Comment by throwaway27448

15 hours ago

Even at orders of magnitude greater speed, we've still hit diminishing returns for quality of output. We simply haven't found anything like superhuman reasoning ability, just superhuman (potentially) reasoning speed.

9 comments

throwaway27448

LarsDu88 13 hours ago

I disagree with this. Reinforcement learning with verifiable rewards training is actually the secret sauce that is leading Claude and GPT to automating software engineering tasks.

All the easily verifiable domains such as mathematics, coding, and things that can be run inside a reasonable simulation are falling very very fast.

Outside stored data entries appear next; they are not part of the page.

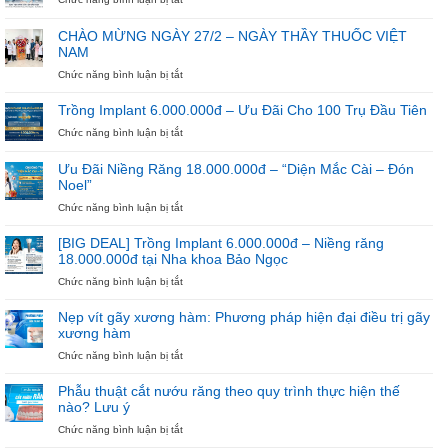
Đừng
Để
CHÀO MỪNG NGÀY 27/2 – NGÀY THẦY THUỐC VIỆT
Hè
NAM
Trôi
Qua
ở
Chức năng bình luận bị tắt
Nếu
CHÀO
Chưa
MỪNG
Trồng Implant 6.000.000đ – Ưu Đãi Cho 100 Trụ Đầu Tiên
Bắt
NGÀY
ở
Chức năng bình luận bị tắt
Đầu
27/2
Trồng
Niềng
–
Implant
Răng
NGÀY
Ưu Đãi Niềng Răng 18.000.000đ – “Diện Mắc Cài – Đón
6.000.000đ
THẦY
Noel”
–
THUỐC
Ưu
ở
Chức năng bình luận bị tắt
VIỆT
Đãi
Ưu
NAM
Cho
Đãi
[BIG DEAL] Trồng Implant 6.000.000đ – Niềng răng
100
Niềng
18.000.000đ tại Nha khoa Bảo Ngọc
Trụ
Răng
ở
Chức năng bình luận bị tắt
Đầu
18.000.000đ
[BIG
Tiên
–
DEAL]
“Diện
Nẹp vít gãy xương hàm: Phương pháp hiện đại điều trị gãy
Trồng
Mắc
xương hàm
Implant
Cài
ở
Chức năng bình luận bị tắt
6.000.000đ
–
Nẹp
–
Đón
vít
Niềng
Noel”
Phẫu thuật cắt nướu răng theo quy trình thực hiện thế
gãy
răng
nào? Lưu ý
xương
18.000.000đ
ở
Chức năng bình luận bị tắt
hàm:
tại
Phẫu
Phương
Nha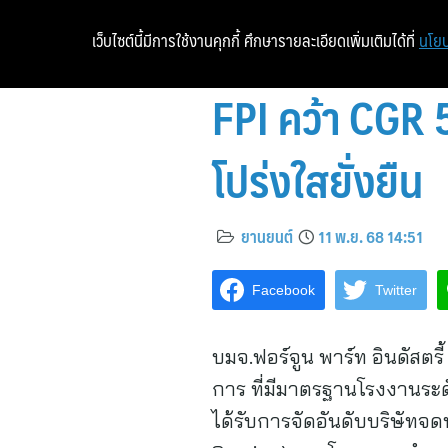
เว็บไซต์นี้มีการใช้งานคุกกี้ ศึกษารายละเอียดเพิ่มเติมได้ที่
นโยบ
FPI คว้า CGR 
โปร่งใสยั่งยืน
ยานยนต์
11 พ.ย. 68 14:51
Facebook
Twitter
บมจ.ฟอร์จูน พาร์ท อินดัสตร
การ ที่มีมาตรฐานโรงงานร
ได้รับการจัดอันดับบริษัทจดท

By next year if not sooner, mathematicians will be wildly outpaced by LLMs for reasoning.

Alex_L_Wood 11 hours ago
Coding is anything but “easily” verifiable.
- LarsDu88 10 hours ago
  
  It's extremely verifiable. The reinforcement finetuning strategy I'm referring to involves LLM creating coding tasks with an expected output, implementing the code, and then having a compiler (or interpreter in the case of languages like python) succeed or fail to run the code. Then compare the output to expected output. The verification process (run interpreter + run test) can be done in seconds. One can generate millions of datasets like this for free and there is extensive research showing with the right policy, an agent will be able to learn to reason - first as good as human, and in many cases superior to a human.
  
  1 reply →

energy123 14 hours ago

It's not that easy to assess diminishing returns with saturated benchmarks where asymptoting to 100% is mathematically baked in. I could point to the number of Erdos proofs being solved by AI going from 0 to many very recently as evidence for acceleration.

throwaway27448 12 hours ago
That is not evidence of acceleration, just of some measurable improvement compared to a previous model. After all, humans have made these breakthroughs since before recorded history—that never by itself implied accelerating intelligence.
- energy123 7 minutes ago
  
  What would be evidence of acceleration? What would be evidence of diminishing returns? Both questions are hard to answer because it's difficult to avoid constructing a metric where the conclusion is already baked in.

horsawlarway 14 hours ago

Possibly - but we've also seen that spending more tokens on a task can improve the quality of the output (reasoning, CoT, etc).

So it's not impossible to have things that seem orthogonal, like generation speed or context length, have an impact on quality of result.